Another use of backreferences is in replacing. Say you want to replace all {...}
with [...]
, if the text inside {
and }
is only digits. You can easily do this with capturing groups and backreferences, using the regex
{(\d+)}
And replacing with that with [\1]
.
The regex matches {123}
in the string abc {123} 456
, and captures 123
in the first capturing group. The backreference \1
is now the equivalent of 123
, so replacing {(\d+)}
in abc {123} 456
with [\1]
results in abc [123] 456
.
The reason non-capturing groups exist is because groups in general have more uses that just capturing.
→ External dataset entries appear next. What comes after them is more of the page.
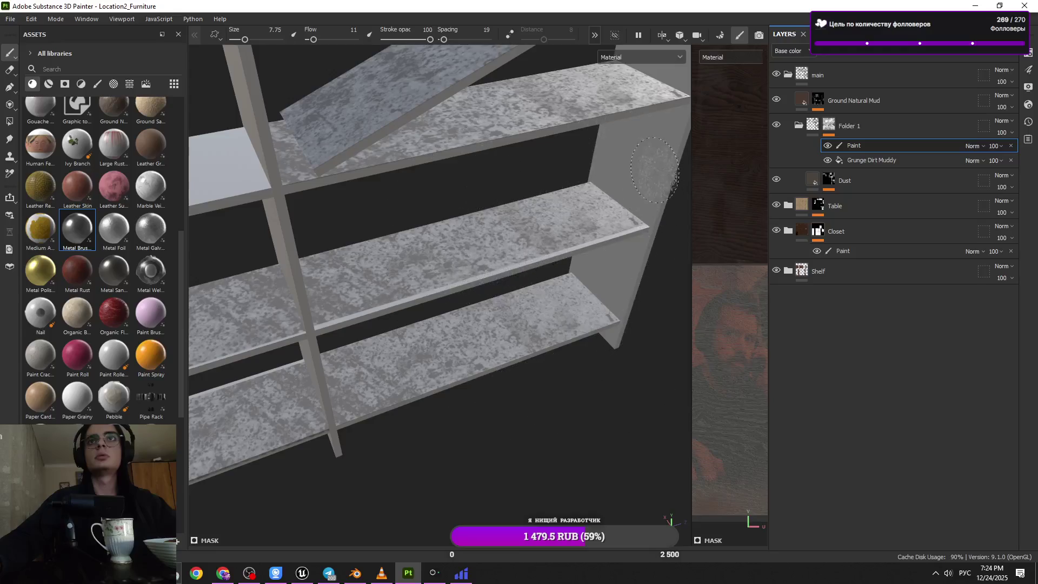
- Add a new Folder 4 and drag it into the main folder
click(799, 126)
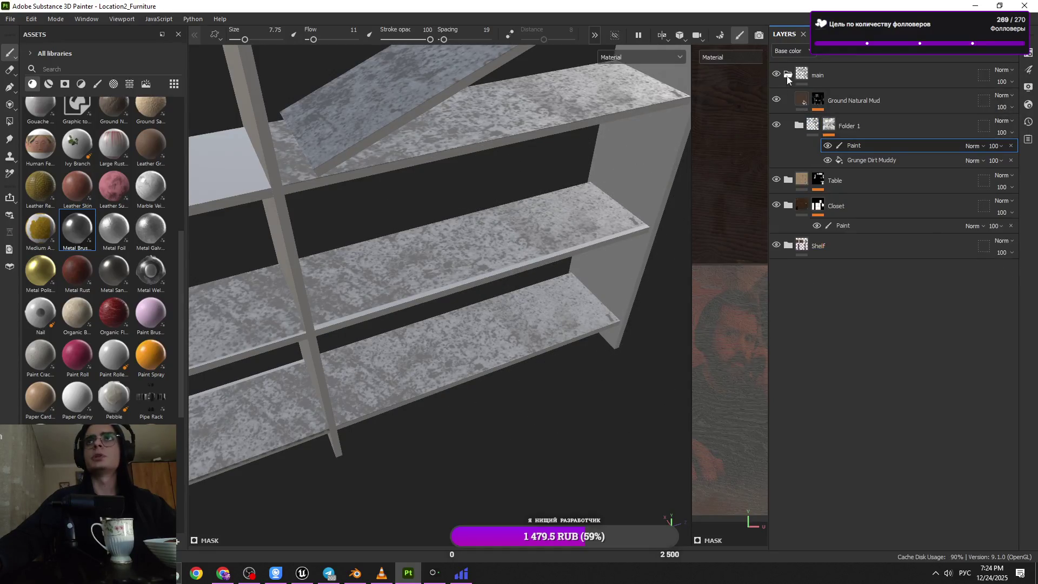
click(787, 74)
click(993, 51)
mouse_move(909, 74)
mouse_down()
mouse_move(907, 101)
mouse_move(861, 99)
mouse_up()
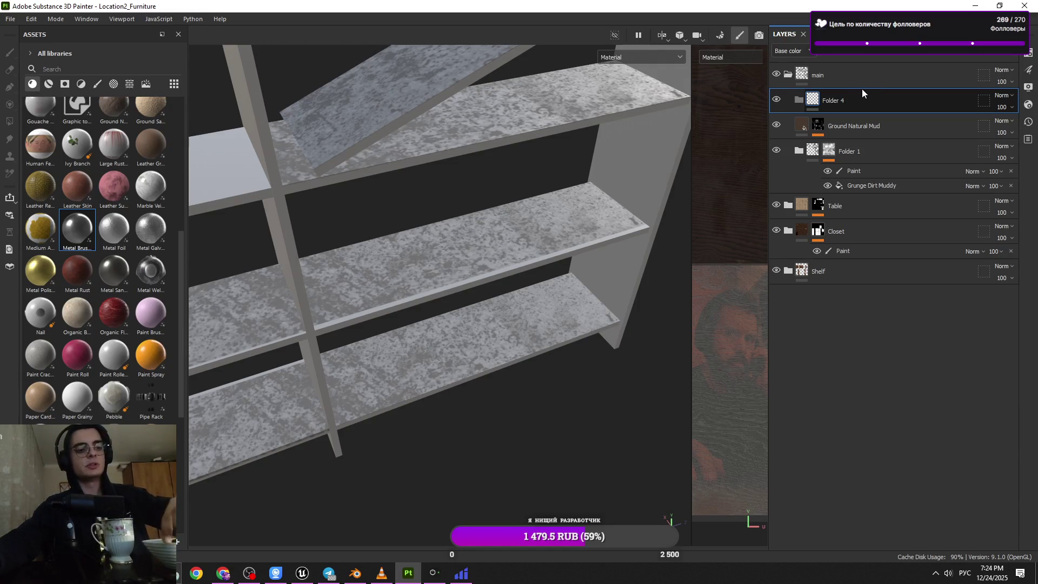
- Add another folder, rename it Shelf2, and place it at top level just below main
click(864, 89)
The regex (xyz)+
matches a string that consists entirely of the group, xyz
, repeated, such as xyzxyzxyz
. A group is needed because xyz+
only matches xy
and then z
repeated, i.e. xyzzzzz
. The problem with using capturing groups is that they are slightly less efficient compared to non-capturing groups, and they take up an index. If you have a complicated regex with a lot of groups in it, but you only need to reference a single one somewhere in the middle, it's a lot better to just reference \1
rather than trying to count all the groups up to the one you want.
I hope this helps!